The fact that the reorganization carried out by Martínez fell considerably short of social reform is witnessed by the fraudulent attempts made by his administration to improve the lot of the popular classes. Once the matanza had been completed, Martínez realized that it would be necessary to redress some grievances. But the thoroughness of the repression enabled him to make only token moves. Bogus redistributions of (non-coffee producing) lands were enacted through the Mejoramiento Social, with less than 2 percent of the campesinos benefiting from them. The real benefits from these went to the friends of the dictator.

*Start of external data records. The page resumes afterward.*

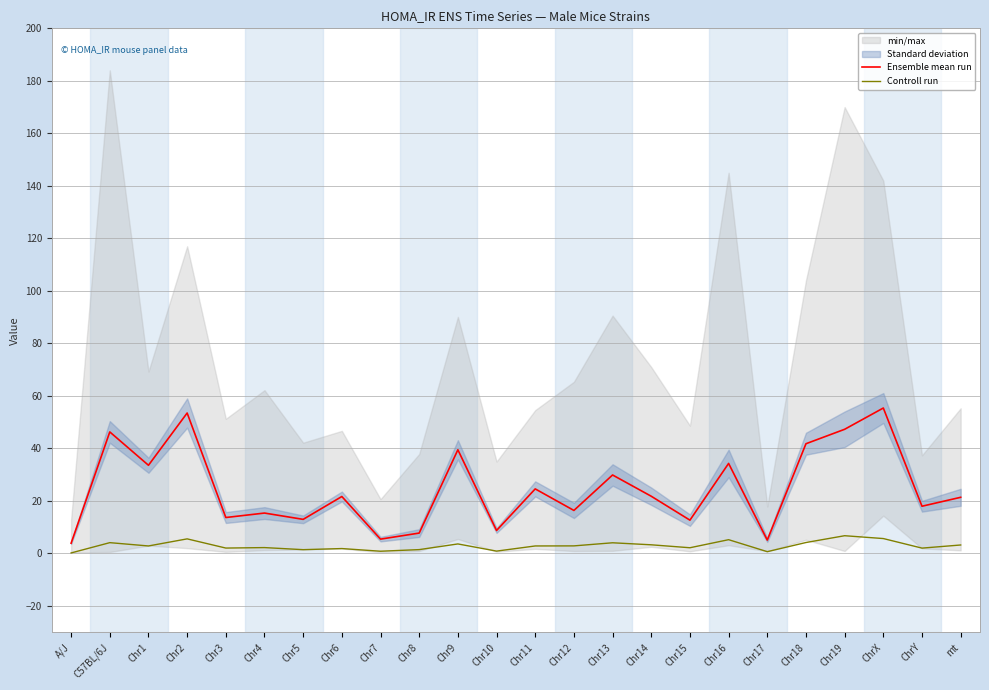

Is this an area chart (filled region under the line)?

No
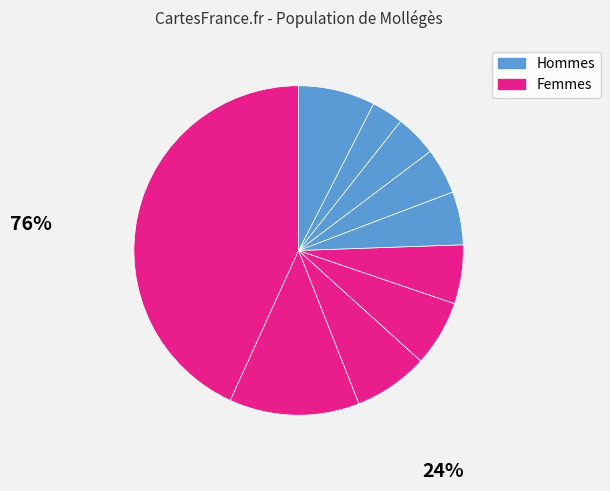

Is there any slice that represents more than half of the pie?

No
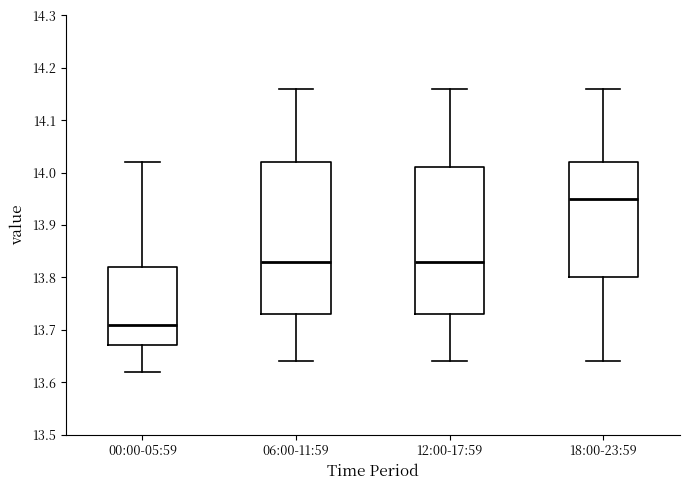

Reading left to right, read every box against the y-axis: the position of its median line, the range the box covers, and the ends of its whiskers. The values are not printed on the chart, so give them approximately, as read against the axis.

00:00-05:59: median 13.71, box 13.67 to 13.82, whiskers 13.62 to 14.02
06:00-11:59: median 13.83, box 13.73 to 14.02, whiskers 13.64 to 14.16
12:00-17:59: median 13.83, box 13.73 to 14.01, whiskers 13.64 to 14.16
18:00-23:59: median 13.95, box 13.80 to 14.02, whiskers 13.64 to 14.16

In summary, the experience of the Depression did not shake the commitment of the Salvadoran ruling class to laissez-faire liberalism; nor did it question the logic of the system of export agriculture on which the coffee republic had rested. The republic was gone, but the oligarchy remained a ruling class in a social and economic sense. The personal dictatorship of Maximiliano Hernández was made possible by the crisis of oligarchic power culminating in the matanza, which created a new division of political labor. The regime had become explicitly authoritarian, and grounded in a personal dictatorship.
The “ruling elite” and a personalistic dictator found it convenient to collaborate because their objectives coincided. The oligarchy did not want reform and redistribution, since these would come at its expense; Martínez did not want them because he did not believe them possible or necessary, and he insisted that El Salvador had to live within its means. This suited the oligarchy fine.
But Martínez was not merely a trustee of the oligarchy. He showed his ability to implement some measures that were not exactly welcomed by the financial speculators and the big planters. His ability to enforce their acceptance of these shows that Martínez could play a very strong hand in certain areas. While this does not imply that the oligarchy had lost all its power, it does indicate that it had to accommodate a new reality. The system of oligarchic domination was in crisis. The oligarchy retained the ability to prevent others from usurping its role and the power to resist attempts by any administration to enact reformist policies that could erode its economic base. This crisis of the oligarchy created a political vacuum. The lack of legitimate rule in El Salvador—with the possible exception of the Osorio (1950–56) and Rivera (1962–67) administrations—added a crisis of hegemony to that vacuum.